By the time the barge cleared the headlands at Gaspé, the newspapers and networks had picked up the story. In a media minute, there wasn’t an anchorage on the Eastern Seaboard that would give the ship safe haven, and the
Anguis
became a ship without a country.

It should have been a relatively easy matter to find someone who would take the waste. In the past, the corporation had always been able to find poor countries and desperate governments who needed money.

“Then what’s the problem?”

“The crew,” said Winter. “There’s the question of a compensation package.”

“Filipinos? Russians?”

“Taiwanese.”

Domidion had initially struck a deal with Haiti. But by the end of the first week, the barge had become such a powerful symbol of what was wrong with North American culture that not even the Haitians were willing to take it. Up and down the coast the
Anguis
went, an orphan looking for a home.

The barge had been off the coast of Brazil when a rare subtropical cyclone punched its way out of the Caribbean. Subtropical Storm Nora did only minor damage to the coastline, but when the storm finally settled down into a series of cranky squalls and tropical depressions, the
Anguis
had vanished.

“I suppose we could announce some kind of package.”

Winter looked at her tablet. “Shall I have accounting put the figures together?”

“Let’s start with the announcement,” said Dorian. “We can revisit compensation itself at a later date.”

“Yes, sir,” said Winter. “Revisit at a later date.”

The only thing that had really mattered was that, when the barge broke apart and sank with her load of biologicals, she be as far away from Canada and the U.S. as possible.

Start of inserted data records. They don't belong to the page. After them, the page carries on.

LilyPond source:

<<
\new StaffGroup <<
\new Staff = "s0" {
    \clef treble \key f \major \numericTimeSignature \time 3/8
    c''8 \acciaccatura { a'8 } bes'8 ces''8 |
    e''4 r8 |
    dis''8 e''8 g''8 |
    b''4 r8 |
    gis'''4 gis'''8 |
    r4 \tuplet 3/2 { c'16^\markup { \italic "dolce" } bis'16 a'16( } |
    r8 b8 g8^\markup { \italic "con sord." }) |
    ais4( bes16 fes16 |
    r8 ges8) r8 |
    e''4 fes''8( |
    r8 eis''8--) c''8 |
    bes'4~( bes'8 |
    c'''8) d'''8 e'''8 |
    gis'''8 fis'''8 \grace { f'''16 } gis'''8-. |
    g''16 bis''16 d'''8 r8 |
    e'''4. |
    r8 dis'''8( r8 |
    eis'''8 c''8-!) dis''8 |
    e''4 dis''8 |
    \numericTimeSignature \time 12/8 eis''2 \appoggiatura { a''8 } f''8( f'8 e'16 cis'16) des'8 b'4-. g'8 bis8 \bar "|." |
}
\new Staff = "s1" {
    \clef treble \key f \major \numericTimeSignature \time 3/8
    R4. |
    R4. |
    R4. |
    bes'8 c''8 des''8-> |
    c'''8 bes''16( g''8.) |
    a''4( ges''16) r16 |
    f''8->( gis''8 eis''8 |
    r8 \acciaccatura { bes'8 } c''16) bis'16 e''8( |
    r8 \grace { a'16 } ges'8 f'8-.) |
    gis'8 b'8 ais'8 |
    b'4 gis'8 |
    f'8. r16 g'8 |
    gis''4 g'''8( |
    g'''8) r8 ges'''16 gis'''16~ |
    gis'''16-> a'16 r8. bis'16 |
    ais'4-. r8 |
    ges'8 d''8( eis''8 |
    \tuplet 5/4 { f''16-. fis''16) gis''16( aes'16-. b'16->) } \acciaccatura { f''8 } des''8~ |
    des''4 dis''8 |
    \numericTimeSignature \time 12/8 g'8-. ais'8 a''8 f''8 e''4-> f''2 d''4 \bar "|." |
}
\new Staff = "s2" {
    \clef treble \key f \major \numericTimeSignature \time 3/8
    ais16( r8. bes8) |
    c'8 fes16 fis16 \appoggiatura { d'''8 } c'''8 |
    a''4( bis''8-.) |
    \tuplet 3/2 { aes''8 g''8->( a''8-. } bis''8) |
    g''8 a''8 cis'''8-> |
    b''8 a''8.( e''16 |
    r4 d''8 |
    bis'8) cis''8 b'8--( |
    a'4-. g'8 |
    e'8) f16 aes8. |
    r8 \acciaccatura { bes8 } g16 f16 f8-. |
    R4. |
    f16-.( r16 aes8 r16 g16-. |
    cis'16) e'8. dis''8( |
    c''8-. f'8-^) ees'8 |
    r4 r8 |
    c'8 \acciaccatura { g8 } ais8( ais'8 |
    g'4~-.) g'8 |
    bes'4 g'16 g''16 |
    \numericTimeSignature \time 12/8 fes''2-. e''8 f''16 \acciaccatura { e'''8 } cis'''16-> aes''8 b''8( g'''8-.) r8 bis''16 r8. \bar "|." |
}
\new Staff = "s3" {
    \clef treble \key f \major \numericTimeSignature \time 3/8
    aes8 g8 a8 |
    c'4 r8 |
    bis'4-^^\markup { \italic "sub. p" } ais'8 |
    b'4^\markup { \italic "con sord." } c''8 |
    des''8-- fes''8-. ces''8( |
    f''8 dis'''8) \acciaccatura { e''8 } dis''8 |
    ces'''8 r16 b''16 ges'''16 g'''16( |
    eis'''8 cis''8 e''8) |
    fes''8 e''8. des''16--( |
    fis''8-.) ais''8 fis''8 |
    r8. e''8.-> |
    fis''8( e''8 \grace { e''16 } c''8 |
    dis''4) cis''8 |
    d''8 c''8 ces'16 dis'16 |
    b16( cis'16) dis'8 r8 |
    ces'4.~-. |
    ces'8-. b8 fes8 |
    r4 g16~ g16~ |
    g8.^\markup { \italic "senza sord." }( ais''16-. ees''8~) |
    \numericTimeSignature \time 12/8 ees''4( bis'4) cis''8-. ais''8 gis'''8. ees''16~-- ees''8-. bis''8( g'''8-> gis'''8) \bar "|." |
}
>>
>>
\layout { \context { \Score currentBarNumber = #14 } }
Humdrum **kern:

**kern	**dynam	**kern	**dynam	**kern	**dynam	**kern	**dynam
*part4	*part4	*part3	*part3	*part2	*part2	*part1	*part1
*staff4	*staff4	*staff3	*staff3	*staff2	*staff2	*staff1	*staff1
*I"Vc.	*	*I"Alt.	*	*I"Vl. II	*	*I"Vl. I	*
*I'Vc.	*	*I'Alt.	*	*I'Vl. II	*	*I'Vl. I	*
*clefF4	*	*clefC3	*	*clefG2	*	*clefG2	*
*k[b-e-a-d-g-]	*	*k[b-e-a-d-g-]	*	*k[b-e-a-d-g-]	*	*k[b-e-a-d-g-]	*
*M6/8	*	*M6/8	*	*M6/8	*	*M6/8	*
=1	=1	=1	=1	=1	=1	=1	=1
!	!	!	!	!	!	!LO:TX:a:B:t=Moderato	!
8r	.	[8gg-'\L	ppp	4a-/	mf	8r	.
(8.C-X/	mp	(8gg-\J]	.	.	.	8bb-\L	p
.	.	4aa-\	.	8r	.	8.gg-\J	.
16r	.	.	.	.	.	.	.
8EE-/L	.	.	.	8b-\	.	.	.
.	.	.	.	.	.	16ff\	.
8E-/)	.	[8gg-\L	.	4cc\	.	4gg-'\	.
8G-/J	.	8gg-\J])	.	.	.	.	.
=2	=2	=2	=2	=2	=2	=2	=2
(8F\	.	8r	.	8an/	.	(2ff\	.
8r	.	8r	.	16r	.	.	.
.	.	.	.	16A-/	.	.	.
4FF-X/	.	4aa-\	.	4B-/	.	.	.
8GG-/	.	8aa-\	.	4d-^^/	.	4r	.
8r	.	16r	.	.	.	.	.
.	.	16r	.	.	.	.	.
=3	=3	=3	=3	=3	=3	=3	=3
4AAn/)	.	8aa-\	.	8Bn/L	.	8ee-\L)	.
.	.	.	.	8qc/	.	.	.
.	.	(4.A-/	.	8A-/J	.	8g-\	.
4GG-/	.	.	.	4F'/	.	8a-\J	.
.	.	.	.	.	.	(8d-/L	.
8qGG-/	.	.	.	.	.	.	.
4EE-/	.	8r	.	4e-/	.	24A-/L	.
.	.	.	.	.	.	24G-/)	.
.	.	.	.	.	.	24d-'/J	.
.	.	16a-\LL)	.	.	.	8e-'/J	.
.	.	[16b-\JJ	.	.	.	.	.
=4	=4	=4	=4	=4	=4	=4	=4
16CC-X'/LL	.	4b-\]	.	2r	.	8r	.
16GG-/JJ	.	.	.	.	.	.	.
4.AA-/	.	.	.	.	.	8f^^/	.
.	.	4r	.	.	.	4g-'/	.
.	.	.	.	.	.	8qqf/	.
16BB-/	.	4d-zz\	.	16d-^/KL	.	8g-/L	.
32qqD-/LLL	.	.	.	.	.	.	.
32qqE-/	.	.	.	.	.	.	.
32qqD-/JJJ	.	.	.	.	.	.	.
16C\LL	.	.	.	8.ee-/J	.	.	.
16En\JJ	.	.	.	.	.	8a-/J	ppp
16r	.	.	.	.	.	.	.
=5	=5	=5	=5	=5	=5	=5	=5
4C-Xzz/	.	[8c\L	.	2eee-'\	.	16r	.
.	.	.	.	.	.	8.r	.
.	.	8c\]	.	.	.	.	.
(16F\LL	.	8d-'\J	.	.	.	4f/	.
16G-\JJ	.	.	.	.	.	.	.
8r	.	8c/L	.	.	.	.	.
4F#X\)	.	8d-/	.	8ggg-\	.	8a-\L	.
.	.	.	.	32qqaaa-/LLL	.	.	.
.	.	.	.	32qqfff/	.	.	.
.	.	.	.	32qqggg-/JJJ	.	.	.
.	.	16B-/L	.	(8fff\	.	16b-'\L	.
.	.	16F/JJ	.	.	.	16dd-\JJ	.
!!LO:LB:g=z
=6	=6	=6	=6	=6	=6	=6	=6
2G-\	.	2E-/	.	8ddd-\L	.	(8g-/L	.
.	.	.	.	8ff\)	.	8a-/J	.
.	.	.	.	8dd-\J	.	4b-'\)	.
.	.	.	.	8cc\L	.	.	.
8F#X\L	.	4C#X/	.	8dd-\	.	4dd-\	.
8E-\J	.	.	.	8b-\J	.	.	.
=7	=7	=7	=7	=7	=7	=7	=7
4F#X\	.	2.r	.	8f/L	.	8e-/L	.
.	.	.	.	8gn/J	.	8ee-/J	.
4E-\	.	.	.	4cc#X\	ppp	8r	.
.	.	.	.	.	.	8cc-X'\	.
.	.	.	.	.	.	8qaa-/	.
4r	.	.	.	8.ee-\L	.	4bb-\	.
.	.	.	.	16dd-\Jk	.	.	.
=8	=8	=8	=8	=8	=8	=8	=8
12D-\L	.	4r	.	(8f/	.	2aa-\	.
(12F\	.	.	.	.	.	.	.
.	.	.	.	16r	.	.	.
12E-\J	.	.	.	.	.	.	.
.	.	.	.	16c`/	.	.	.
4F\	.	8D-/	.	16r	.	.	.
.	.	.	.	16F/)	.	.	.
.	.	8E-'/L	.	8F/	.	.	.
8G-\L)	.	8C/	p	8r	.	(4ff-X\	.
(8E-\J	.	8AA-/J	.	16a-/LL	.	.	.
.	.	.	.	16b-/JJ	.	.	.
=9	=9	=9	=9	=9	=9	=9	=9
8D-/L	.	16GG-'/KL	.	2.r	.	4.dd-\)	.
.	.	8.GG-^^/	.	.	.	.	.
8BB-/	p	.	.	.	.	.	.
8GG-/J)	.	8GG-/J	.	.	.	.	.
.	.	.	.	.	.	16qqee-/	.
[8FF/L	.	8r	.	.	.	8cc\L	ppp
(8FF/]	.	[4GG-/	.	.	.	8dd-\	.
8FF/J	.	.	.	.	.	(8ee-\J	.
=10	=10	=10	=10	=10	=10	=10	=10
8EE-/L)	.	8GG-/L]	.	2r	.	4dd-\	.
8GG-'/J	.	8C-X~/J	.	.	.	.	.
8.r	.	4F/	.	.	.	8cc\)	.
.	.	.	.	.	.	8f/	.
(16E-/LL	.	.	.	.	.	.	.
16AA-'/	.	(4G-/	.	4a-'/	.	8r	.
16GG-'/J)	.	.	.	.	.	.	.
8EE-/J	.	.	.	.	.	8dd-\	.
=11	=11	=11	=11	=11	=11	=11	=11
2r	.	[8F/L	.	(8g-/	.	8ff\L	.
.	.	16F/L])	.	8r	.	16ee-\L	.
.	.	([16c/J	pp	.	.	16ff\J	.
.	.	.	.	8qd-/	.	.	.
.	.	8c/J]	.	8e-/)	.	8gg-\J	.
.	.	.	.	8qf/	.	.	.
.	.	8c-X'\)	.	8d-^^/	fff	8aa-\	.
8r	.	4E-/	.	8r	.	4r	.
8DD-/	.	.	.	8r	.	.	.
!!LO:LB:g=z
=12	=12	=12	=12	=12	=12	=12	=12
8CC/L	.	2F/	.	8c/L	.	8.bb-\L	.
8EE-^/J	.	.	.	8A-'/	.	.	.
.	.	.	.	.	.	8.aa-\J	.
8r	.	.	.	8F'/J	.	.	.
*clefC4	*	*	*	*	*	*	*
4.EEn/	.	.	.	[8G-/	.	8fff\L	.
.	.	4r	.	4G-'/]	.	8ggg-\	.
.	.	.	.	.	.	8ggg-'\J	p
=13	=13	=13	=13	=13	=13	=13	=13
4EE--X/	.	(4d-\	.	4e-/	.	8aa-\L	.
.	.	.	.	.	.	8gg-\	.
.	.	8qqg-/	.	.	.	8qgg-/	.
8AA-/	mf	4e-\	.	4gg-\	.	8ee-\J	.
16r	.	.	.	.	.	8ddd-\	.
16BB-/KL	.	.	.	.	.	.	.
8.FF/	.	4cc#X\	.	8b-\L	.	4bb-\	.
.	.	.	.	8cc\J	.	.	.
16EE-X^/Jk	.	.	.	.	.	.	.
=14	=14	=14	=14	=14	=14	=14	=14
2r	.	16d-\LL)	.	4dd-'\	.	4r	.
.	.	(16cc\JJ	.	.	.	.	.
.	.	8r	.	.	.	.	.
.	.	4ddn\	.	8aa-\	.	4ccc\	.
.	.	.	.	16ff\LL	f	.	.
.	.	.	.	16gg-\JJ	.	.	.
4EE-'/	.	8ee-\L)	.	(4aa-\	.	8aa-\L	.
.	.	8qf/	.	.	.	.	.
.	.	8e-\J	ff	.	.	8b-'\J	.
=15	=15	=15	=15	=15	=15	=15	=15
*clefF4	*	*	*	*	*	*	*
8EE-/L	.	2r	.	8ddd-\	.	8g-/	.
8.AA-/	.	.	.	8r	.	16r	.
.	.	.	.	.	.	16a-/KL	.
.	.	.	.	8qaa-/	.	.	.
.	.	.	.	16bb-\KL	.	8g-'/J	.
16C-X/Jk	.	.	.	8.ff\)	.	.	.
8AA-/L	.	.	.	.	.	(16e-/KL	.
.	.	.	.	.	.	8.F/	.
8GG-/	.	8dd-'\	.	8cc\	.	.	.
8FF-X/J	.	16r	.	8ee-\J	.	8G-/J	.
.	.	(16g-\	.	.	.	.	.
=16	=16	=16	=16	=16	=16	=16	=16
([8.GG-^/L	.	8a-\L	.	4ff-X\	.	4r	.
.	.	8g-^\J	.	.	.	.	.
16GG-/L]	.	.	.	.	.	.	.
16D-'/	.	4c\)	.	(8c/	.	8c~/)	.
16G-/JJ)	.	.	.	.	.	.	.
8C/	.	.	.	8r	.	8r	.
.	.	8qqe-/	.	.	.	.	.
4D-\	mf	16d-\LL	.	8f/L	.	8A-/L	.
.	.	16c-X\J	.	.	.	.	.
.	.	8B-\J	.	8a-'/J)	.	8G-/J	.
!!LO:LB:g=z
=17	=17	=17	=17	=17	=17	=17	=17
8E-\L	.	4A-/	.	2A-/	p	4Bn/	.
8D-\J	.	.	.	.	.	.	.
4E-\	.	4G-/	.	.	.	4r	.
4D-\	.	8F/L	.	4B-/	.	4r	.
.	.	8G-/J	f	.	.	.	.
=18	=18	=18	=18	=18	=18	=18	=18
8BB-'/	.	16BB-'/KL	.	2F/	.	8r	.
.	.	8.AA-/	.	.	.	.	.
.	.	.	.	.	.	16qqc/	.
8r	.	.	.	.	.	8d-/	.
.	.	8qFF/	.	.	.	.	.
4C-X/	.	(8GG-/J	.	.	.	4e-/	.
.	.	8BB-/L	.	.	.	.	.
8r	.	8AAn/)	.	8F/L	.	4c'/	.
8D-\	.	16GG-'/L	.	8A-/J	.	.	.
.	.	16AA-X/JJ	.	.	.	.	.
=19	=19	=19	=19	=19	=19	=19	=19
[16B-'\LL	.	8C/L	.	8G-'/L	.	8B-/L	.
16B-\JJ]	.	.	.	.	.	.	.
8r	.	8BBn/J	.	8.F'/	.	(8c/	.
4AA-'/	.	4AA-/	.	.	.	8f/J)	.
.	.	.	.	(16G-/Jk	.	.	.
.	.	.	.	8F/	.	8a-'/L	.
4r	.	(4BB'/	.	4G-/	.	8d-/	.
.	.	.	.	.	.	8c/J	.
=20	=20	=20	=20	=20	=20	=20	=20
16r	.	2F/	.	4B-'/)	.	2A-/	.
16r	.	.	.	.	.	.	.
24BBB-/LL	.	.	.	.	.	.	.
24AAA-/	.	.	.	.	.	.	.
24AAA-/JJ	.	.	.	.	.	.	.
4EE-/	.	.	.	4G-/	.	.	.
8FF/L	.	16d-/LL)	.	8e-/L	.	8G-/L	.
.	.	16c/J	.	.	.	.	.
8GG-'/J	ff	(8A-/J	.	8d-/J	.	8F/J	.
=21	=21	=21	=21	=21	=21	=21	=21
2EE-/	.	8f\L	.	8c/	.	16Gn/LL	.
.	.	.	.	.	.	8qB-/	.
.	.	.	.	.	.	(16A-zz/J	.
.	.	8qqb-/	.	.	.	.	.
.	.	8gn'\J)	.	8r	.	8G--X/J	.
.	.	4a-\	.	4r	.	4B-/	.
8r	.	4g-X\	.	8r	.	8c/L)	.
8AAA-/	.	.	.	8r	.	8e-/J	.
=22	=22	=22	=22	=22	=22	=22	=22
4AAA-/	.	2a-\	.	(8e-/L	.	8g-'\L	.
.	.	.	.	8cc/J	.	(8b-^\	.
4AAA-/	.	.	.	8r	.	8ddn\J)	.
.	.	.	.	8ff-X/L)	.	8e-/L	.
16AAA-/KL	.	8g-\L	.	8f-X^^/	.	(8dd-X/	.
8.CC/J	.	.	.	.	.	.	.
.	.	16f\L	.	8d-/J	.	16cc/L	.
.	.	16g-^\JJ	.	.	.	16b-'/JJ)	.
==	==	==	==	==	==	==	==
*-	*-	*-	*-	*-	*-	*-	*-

Off the coast of Cuba, though that was a little too close to Florida and the Gulf. Argentina or Chile perhaps. Or any of the other Central and South American countries that had not supported North America’s trade and peace initiatives.

An accidental sinking was the best possible outcome. The
Anguis
was insured, and its mountain of waste would wind up at the bottom of the ocean, where it belonged.

“And the last matter?”

Winter shifted slightly. “Dr. Quinn.”

“Quinn?”

“Dr. Gabriel Quinn,” said Winter. “Head of Biological Oversight.”

“Ah, you mean Q.” Dorian waited to see if Winter recognized the reference. “From
Star Trek
? The television show? There was a character named Q, who knew everything there was to know about the universe. In Biological Oversight, they call him Q.”

“I see,” said Winter.

“Man’s a genius with bacteria and viruses.”

“He’s gone.”

Winter was precise. Dorian liked that about her. No frills. No adornments. No sound bites. No platitudes. No half answers.
No guesses. In many ways, Dorian imagined that Winter could well be the prototype for artificial intelligence.